Cet événement rappelle aussi l’importance de la sensibilisation. « Si chaque vacancier savait reconnaître un essaim, connaissait un numéro d’apiculteur local, et comprenait que les abeilles ne sont pas des nuisibles, ces situations se termineraient toujours aussi bien. »
A retenir
Un essaim d’abeilles est-il dangereux ?
Non, un essaim en migration est généralement très docile. Les abeilles n’ont ni couvain ni miel à défendre. Elles sont concentrées sur la protection de la reine et ne piquent que si elles se sentent menacées par un geste brusque ou une intrusion trop proche.
Que faire en cas de découverte d’un essaim ?

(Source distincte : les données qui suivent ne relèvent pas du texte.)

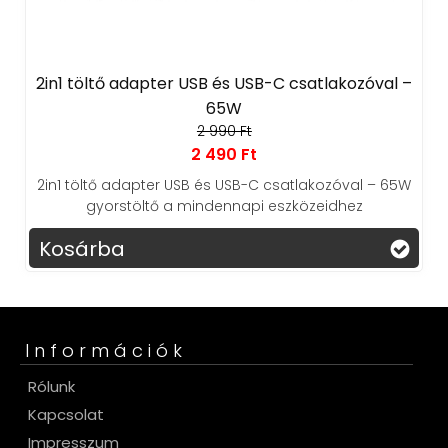
2in1 töltő adapter USB és USB-C csatlakozóval –
65W
2 990 Ft
2 490 Ft
2in1 töltő adapter USB és USB-C csatlakozóval – 65W
gyorstöltő a mindennapi eszközeidhez
Kosárba
Információk
Rólunk
Kapcsolat
Impresszum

Il faut garder ses distances, éloigner les enfants et les animaux, éviter tout geste brusque ou bruit fort, et contacter un apiculteur local. Ne jamais utiliser d’insecticide ou tenter de détruire l’essaim soi-même.
Pourquoi les abeilles choisissent-elles parfois des lieux inhabituels ?
Elles recherchent un abri temporaire en hauteur, protégé des intempéries et des prédateurs. Un parasol, une gouttière, ou même une boîte aux lettres peut leur sembler un bon refuge le temps de décider où s’installer définitivement.
Un essaim peut-il apparaître en fin d’été ?
Oui, bien que rares, des essaimages tardifs peuvent survenir en août ou même septembre, surtout si les conditions climatiques sont favorables (chaleur prolongée, abondance de nectar) ou si la colonie a été dérangée.
Où vont les abeilles après leur capture ?
Elles sont transférées dans une ruche adaptée, souvent dans un rucher géré par un apiculteur. Cela leur permet de survivre, de se reproduire, et de continuer leur rôle essentiel de pollinisatrices.